I assume the comparison is to environments like Coq, Agda, Isabelle/HOL, Idris, etc. But in most of those environments, there's still a distinction between the language itself and the proof assistant.
I would not be shocked if someone figured out a brilliant way to add dependent types to Rust 1.x within the next few years.
Yes. For instance, say you're implementing a red-black tree. In case your algorithms are as rusty as mine are: it's a particular form of binary tree where every node has a "color", red or black, the children of any red node are black, all leaves are black, and the count of black nodes from the root to any leaf (aka the "black-height") is the same. The intention is that the tree is roughly balanced by following these rules: the minimum height is the black-height (all black nodes), and the maximum height is double the black-height (alternating red and black).
You might want to check that the property "the number of black nodes from the root to any leaf is the same" is always valid. With unit testing, you'd implement the insertion and deletion functions, and write a unit test where you give them a few trees and make sure that the insertion and deletion functions don't break that property, probably by looping over every leaf and comparing the black-height. If this passes, you know that your functions are probably correct and at least not obviously broken, but you don't know that there isn't some edge case you haven't thought of.
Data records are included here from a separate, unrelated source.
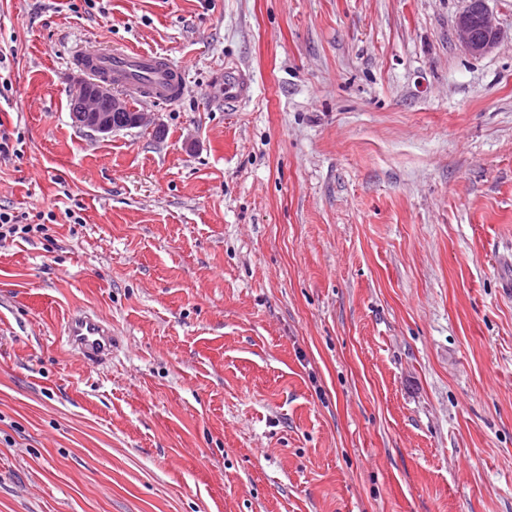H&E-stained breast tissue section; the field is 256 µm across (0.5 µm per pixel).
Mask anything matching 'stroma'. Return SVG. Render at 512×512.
Listing matches in <instances>:
<instances>
[{
	"label": "stroma",
	"mask_w": 512,
	"mask_h": 512,
	"mask_svg": "<svg viewBox=\"0 0 512 512\" xmlns=\"http://www.w3.org/2000/svg\"><path fill=\"white\" fill-rule=\"evenodd\" d=\"M466 6L0 0V512H512V0L480 57ZM115 46L186 92L102 136ZM249 86L240 72L224 73V104H233L248 95ZM75 88L80 92L70 101V112L75 124L102 135L127 127L148 123L145 112L129 114L124 102L114 93L112 81L107 78L76 77ZM17 219L7 210L0 208V240H6L8 237H20L33 232L35 228L31 224H16ZM67 343L78 350L90 366L112 353V331L94 314L80 312L67 323Z\"/></svg>",
	"instance_id": "obj_1"
}]
</instances>
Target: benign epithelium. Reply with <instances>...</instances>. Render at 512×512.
<instances>
[{"label": "benign epithelium", "instance_id": "obj_1", "mask_svg": "<svg viewBox=\"0 0 512 512\" xmlns=\"http://www.w3.org/2000/svg\"><path fill=\"white\" fill-rule=\"evenodd\" d=\"M456 34L464 48L474 56L490 52L498 43L499 30L486 0H468L466 10L458 17ZM79 93L70 101L75 124L102 135L149 122L145 112L128 113L124 102L114 93L107 78L76 77Z\"/></svg>", "mask_w": 512, "mask_h": 512}]
</instances>
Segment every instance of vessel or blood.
I'll use <instances>...</instances> for the list:
<instances>
[{
	"instance_id": "1",
	"label": "vessel or blood",
	"mask_w": 512,
	"mask_h": 512,
	"mask_svg": "<svg viewBox=\"0 0 512 512\" xmlns=\"http://www.w3.org/2000/svg\"><path fill=\"white\" fill-rule=\"evenodd\" d=\"M76 65L92 66L111 75L124 89L137 93L143 101L179 99L185 82L180 67L157 53L115 51L112 53H84L75 59ZM249 86L241 73L224 75V101L233 104L248 94ZM67 342L78 350L88 365L101 363L112 352V332L94 314L80 312L67 323Z\"/></svg>"
}]
</instances>
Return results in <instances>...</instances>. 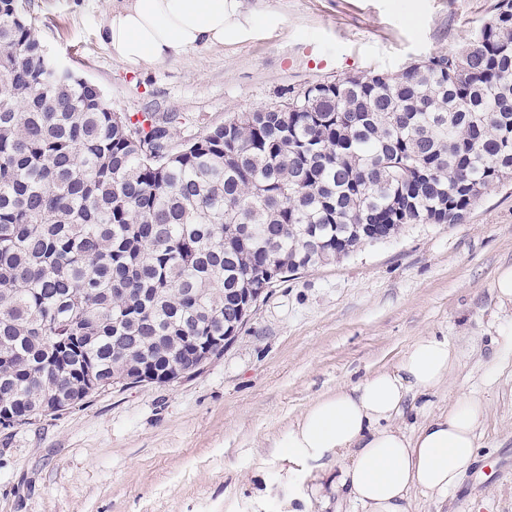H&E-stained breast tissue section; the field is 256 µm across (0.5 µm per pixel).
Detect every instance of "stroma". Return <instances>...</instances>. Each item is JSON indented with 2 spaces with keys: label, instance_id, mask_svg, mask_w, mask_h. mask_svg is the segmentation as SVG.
Masks as SVG:
<instances>
[{
  "label": "stroma",
  "instance_id": "35a3bbf8",
  "mask_svg": "<svg viewBox=\"0 0 512 512\" xmlns=\"http://www.w3.org/2000/svg\"><path fill=\"white\" fill-rule=\"evenodd\" d=\"M497 2L244 0L256 33L136 73L97 38L106 0H32V12L49 51L113 111L171 119L178 143L316 82L455 52ZM511 266L512 182L489 188L462 223L408 224L278 280L201 373L0 427V512H277L306 474L289 473L276 441L318 397L393 367L420 336L447 338L459 362L418 405L438 414L474 393L487 416L458 489L412 491L409 512H512V305L493 291Z\"/></svg>",
  "mask_w": 512,
  "mask_h": 512
}]
</instances>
With a language that supports proofs, you'd tell the compiler about the concept of black-height, and the type of a red-black tree would include the black-height. Therefore, in order to construct a valid red-black tree, you have to have constant black-height. Just as much as you couldn't construct a red node with a red child, you can't construct a node with two children of varying black-height. When you say that your insertion function returns a red-black tree, as part of type-checking, the compiler makes sure that these properties hold -- because in turn, every helper function you call, every constructor, etc. also requires these properties to hold so that they can return an object of type red-black tree.
The downside is that it's much more involved than a few randomly-selected test cases to convince the compiler that you're upholding the red-black tree rules in every single case. This textbook has an example of doing this in the Coq proof assistant (search for the section labeled "Dependently Typed Red-Black Trees"):
do I need to have functional experience for exposure to that? Only thing you listed that I haven't heard of.